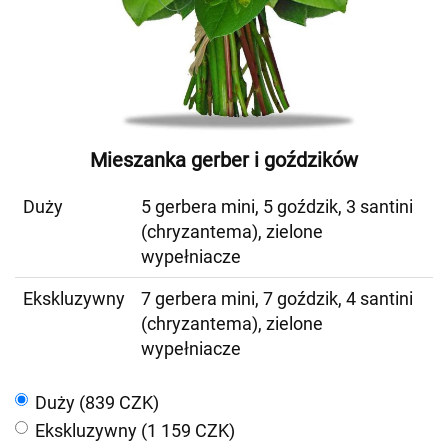
Mieszanka gerber i goździków
Duży
5 gerbera mini, 5 goździk, 3 santini
(chryzantema), zielone
wypełniacze
Ekskluzywny
7 gerbera mini, 7 goździk, 4 santini
(chryzantema), zielone
wypełniacze
Duży (839 CZK)
Ekskluzywny (1 159 CZK)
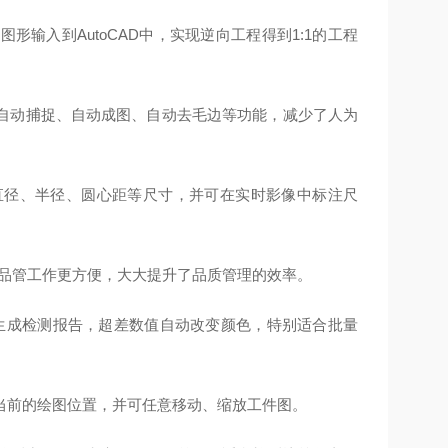
输入到AutoCAD中，实现逆向工程得到1:1的工程
自动捕捉、自动成图、自动去毛边等功能，减少了人为
直径、半径、圆心距等尺寸，并可在实时影像中标注尺
使品管工作更方便，大大提升了品质管理的效率。
动生成检测报告，超差数值自动改变颜色，特别适合批量
当前的绘图位置，并可任意移动、缩放工件图。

TO-DO ITEM
Write out the listing above exactly as it stands, pictures excluded.

ANSWER TO THE PROBLEM
Mieszanka gerber i goździków
Duży
5 gerbera mini, 5 goździk, 3 santini
(chryzantema), zielone
wypełniacze
Ekskluzywny
7 gerbera mini, 7 goździk, 4 santini
(chryzantema), zielone
wypełniacze
Duży (839 CZK)
Ekskluzywny (1 159 CZK)
输入到AutoCAD中，实现逆向工程得到1:1的工程
自动捕捉、自动成图、自动去毛边等功能，减少了人为
直径、半径、圆心距等尺寸，并可在实时影像中标注尺
使品管工作更方便，大大提升了品质管理的效率。
动生成检测报告，超差数值自动改变颜色，特别适合批量
当前的绘图位置，并可任意移动、缩放工件图。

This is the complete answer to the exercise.